- Flag of Uzbekistan
- IOC code: UZB
- NOC: National Olympic Committee of the Republic of Uzbekistan
- Website: www.olympic.uz (in Uzbek and English)

in Milan and Cortina d'Ampezzo, Italy 6 February 2026 – 22 February 2026
- Competitors: 2 (2 men) in 2 sports
- Flag bearer (opening): Daniil Eybog
- Flag bearer (closing): Volunteer
- Medals: Gold 0 Silver 0 Bronze 0 Total 0

Winter Olympics appearances (overview)
- 1994; 1998; 2002; 2006; 2010; 2014; 2018; 2022; 2026;

Other related appearances
- Soviet Union (1956–1988)

= Uzbekistan at the 2026 Winter Olympics =

Uzbekistan competed at the 2026 Winter Olympics in Milan and Cortina d'Ampezzo, Italy, from 6 to 22 February 2026. This was the country's ninth appearance at the Winter Olympics, after its debut in 1994.
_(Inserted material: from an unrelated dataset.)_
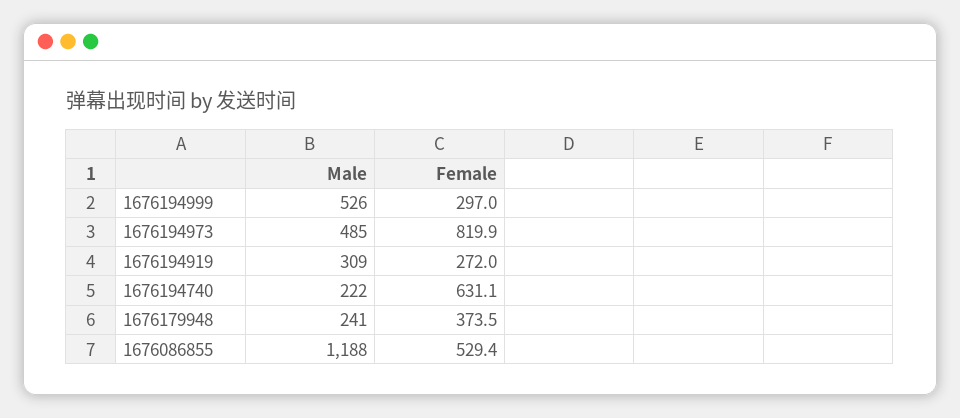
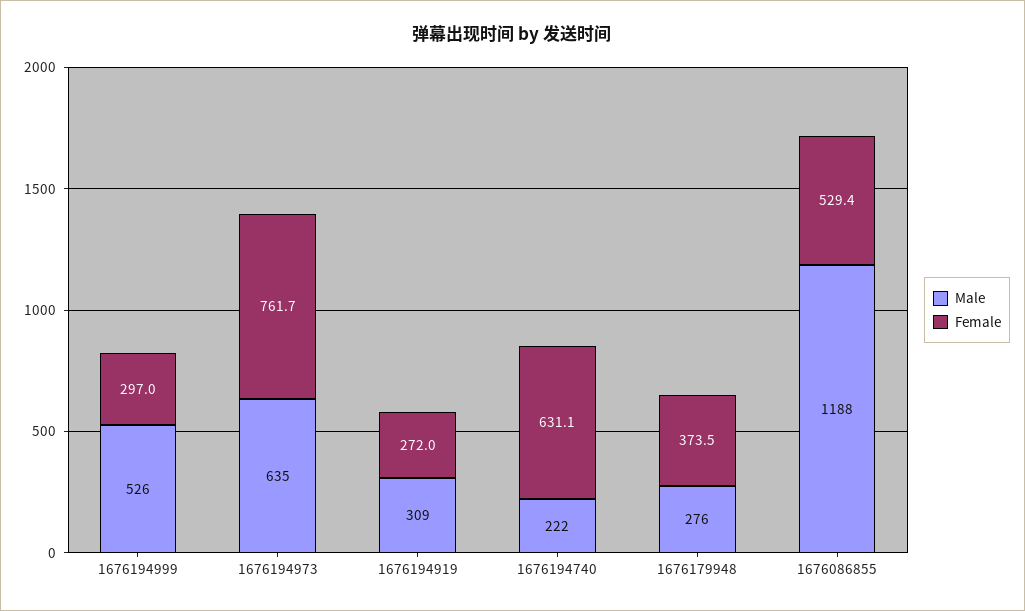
Male, 1676194973: 485 -> 635
Female, 1676194973: 819.9 -> 761.7
Male, 1676179948: 241 -> 276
The Uzbek team consisted of two male athletes competing in two sports. Short track speed skater Daniil Eybog was the country's flagbearer during the opening ceremony. Meanwhile, a volunteer was the country's flagbearer during the closing ceremony.

==Competitors==
The following is the list of number of competitors participating at the Games per sport/discipline.

| Sport | Men | Women | Total |
|---|---|---|---|
| Alpine skiing | 1 | 0 | 1 |
| Short-track speed skating | 1 | 0 | 1 |
| Total | 2 | 0 | 2 |

==Alpine skiing==

Uzbekistan qualified one male alpine skier through the basic quota.

| Athlete | Event | Run 1 |  | Run 2 |  | Total |  |
| Time | Rank | Time | Rank | Time | Rank |
| Medet Nazarov | Men's giant slalom | 1:25.75 | 54 | 1:21.14 | 58 | 2:46.89 | 50 |
| Men's slalom | 1:07.51 | 34 | DNF |  |  |  |

==Short-track speed skating==

Uzbekistan qualified one male short-track speed skater after the conclusion of the 2025–26 ISU Short Track World Tour. This will mark the country's sport debut at the Winter Olympics. Daniil Eybog represented the country. Eybog originally competed for Russia, but switched to compete for Uzbekistan because of restrictions placed on Russian athletes due to the war in Ukraine.

| Athlete | Event | Heat |  | Quarterfinal |  | Semifinal |  | Final |  |
| Time | Rank | Time | Rank | Time | Rank | Time | Rank |
| Daniil Eybog | Men's 500 m | 1:01.577 | 3 ADV | 1:07.497 | 5 | Did not advance |  |  | 19 |
| Men's 1500 m | —N/a |  | 2:16.963 | 3 Q | 2:18.000 | 3 QB | 2:35.103 | 14 |

==Non-competing sports==
===Figure skating===

At the 2025 World Figure Skating Championships in Boston, the United States, Uzbekistan secured one quota for a team in pairs skating. However, the country declined the quota spot after the male athlete in the pairs was injured and could not recover in time.